TEXTE:

Chambre sociale, 27 octobre 1999 — 97-43.951
Texte intégral
AU NOM DU PEUPLE FRANCAIS
LA COUR DE CASSATION, CHAMBRE SOCIALE, a rendu l'arrêt suivant :
Sur le pourvoi formé par M. Jacky X..., demeurant ...,
en cassation d'un arrêt rendu le 19 juin 1997 par la cour d'appel de Montpellier (chambre sociale), au profit de M. Marcel Y..., domicilié agence Cote Vermeille, 33, avenue du Grau, ...,
défendeur à la cassation ;
LA COUR, en l'audience publique du 6 juillet 1999, où étaient présents : M. Gélineau-Larrivet, président, M. Frouin, conseiller référendaire rapporteur, MM. Waquet, Carmet, Boubli, Ransac, Chagny, Bouret, conseillers, Mmes Barberot, Lebée, M. Richard de la Tour, Mme Andrich, MM. Rouquayrol de Boisse, Funck-Brentano, conseillers référendaires, M. Kehrig, avocat général, Mme Ferré, greffier de chambre ;
Sur le rapport de M. Frouin, conseiller référendaire, les observations de la SCP Lyon-Caen, Fabiani et Thiriez, avocat de M. X..., de la SCP Guiguet, Bachellier et Potier de la Varde, avocat de M. Y..., les conclusions de M. Kehrig, avocat général, et après en avoir délibéré conformément à la loi ;
Sur le moyen unique :
Vu l'article L. 321-1 du code du travail ;
Attendu que le licenciement pour motif économique d'un salarié ne peut intervenir, en cas suppression ou de transformation d'emploi ou de refus d'une modification du contrat de travail consécutif à des difficultés économiques, ou à une mutation technologique ou à une réorganisation de l'entreprise, que si le reclassement de l'intéressé dans l'entreprise et, le cas échéant, dans le groupe auquel appartient l'entreprise, n'est pas possible ;
Attendu que M. X..., embauché le 14 mars 1988 en qualité de chef des ventes par M. Y... directeur d'une agence immobilière a été licencié pour motif économique le 14 mai 1992 ;
Attendu que, pour débouter le salarié de sa demande d'indemnité pour licenciement sans cause réelle et sérieuse, la cour d'appel énonce que l'expert Z... indique que le dossier des parties ne fait pas apparaître de proposition de reclassement, qu'une telle obligation n'est cependant prévue dans les textes que pour les entreprises employant au moins cinquante salariés et en cas de licenciement collectif ;
Qu'en statuant ainsi, la cour d'appel a violé le texte susvisé ;
PAR CES MOTIFS :
CASSE ET ANNULE, dans toutes ses dispositions, l'arrêt rendu le 19 juin 1997, entre les parties, par la cour d'appel de Montpellier ; remet, en conséquence, la cause et les parties dans l'état où elles se trouvaient avant ledit arrêt et, pour être fait droit, les renvoie devant la cour d'appel de Nîmes ;
Condamne M. Y... aux dépens ;
Dit que sur les diligences du procureur général près la Cour de Cassation, le présent arrêt sera transmis pour être transcrit en marge ou à la suite de l'arrêt cassé ;
Ainsi fait et jugé par la Cour de Cassation, Chambre sociale, et prononcé par le président en son audience publique du vingt-sept octobre mil neuf cent quatre-vingt-dix-neuf.

Entrées enregistrées:
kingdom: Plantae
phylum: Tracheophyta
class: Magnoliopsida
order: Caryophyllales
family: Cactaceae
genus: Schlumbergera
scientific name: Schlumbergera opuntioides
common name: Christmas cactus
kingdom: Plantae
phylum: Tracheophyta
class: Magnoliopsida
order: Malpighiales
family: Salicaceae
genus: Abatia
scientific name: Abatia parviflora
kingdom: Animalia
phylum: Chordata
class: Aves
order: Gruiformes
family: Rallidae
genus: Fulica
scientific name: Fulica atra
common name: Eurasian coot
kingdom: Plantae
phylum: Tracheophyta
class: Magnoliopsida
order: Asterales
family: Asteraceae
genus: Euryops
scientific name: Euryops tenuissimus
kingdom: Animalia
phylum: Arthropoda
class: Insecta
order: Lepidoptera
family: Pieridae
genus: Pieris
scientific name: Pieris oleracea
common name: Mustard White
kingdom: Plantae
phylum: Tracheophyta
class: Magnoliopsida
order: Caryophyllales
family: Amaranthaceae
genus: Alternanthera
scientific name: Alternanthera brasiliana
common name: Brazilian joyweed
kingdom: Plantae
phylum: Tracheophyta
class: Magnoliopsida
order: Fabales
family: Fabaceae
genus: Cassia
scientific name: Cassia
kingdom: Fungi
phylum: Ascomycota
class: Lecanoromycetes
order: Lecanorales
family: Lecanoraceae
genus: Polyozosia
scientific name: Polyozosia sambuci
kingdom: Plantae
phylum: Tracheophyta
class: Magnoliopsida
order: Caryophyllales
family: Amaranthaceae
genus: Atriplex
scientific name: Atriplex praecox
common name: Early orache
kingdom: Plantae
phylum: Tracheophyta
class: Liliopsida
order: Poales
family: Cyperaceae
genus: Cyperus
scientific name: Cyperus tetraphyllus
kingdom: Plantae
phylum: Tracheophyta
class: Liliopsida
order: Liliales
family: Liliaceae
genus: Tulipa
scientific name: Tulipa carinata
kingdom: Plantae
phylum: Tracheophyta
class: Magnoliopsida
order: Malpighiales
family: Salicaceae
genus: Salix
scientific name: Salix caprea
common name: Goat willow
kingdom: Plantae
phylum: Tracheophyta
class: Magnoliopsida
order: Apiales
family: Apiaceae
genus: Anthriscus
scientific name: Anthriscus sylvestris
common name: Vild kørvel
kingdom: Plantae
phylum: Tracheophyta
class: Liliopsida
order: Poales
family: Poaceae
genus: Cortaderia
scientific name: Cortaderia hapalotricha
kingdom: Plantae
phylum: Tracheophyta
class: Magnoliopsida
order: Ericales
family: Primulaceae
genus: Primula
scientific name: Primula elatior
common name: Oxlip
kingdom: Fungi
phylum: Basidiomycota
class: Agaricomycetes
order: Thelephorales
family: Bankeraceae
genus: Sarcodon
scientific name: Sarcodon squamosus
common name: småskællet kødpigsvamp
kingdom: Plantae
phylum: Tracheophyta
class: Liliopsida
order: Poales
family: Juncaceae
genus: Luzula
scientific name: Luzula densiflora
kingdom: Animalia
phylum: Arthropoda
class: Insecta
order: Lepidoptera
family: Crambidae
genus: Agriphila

CONSIGNE:
Selon le texte, devant quelle cour d'appel la cause et les parties sont-elles renvoyées ?

ESPACE RÉPONSE:
Devant la cour d'appel de Nîmes.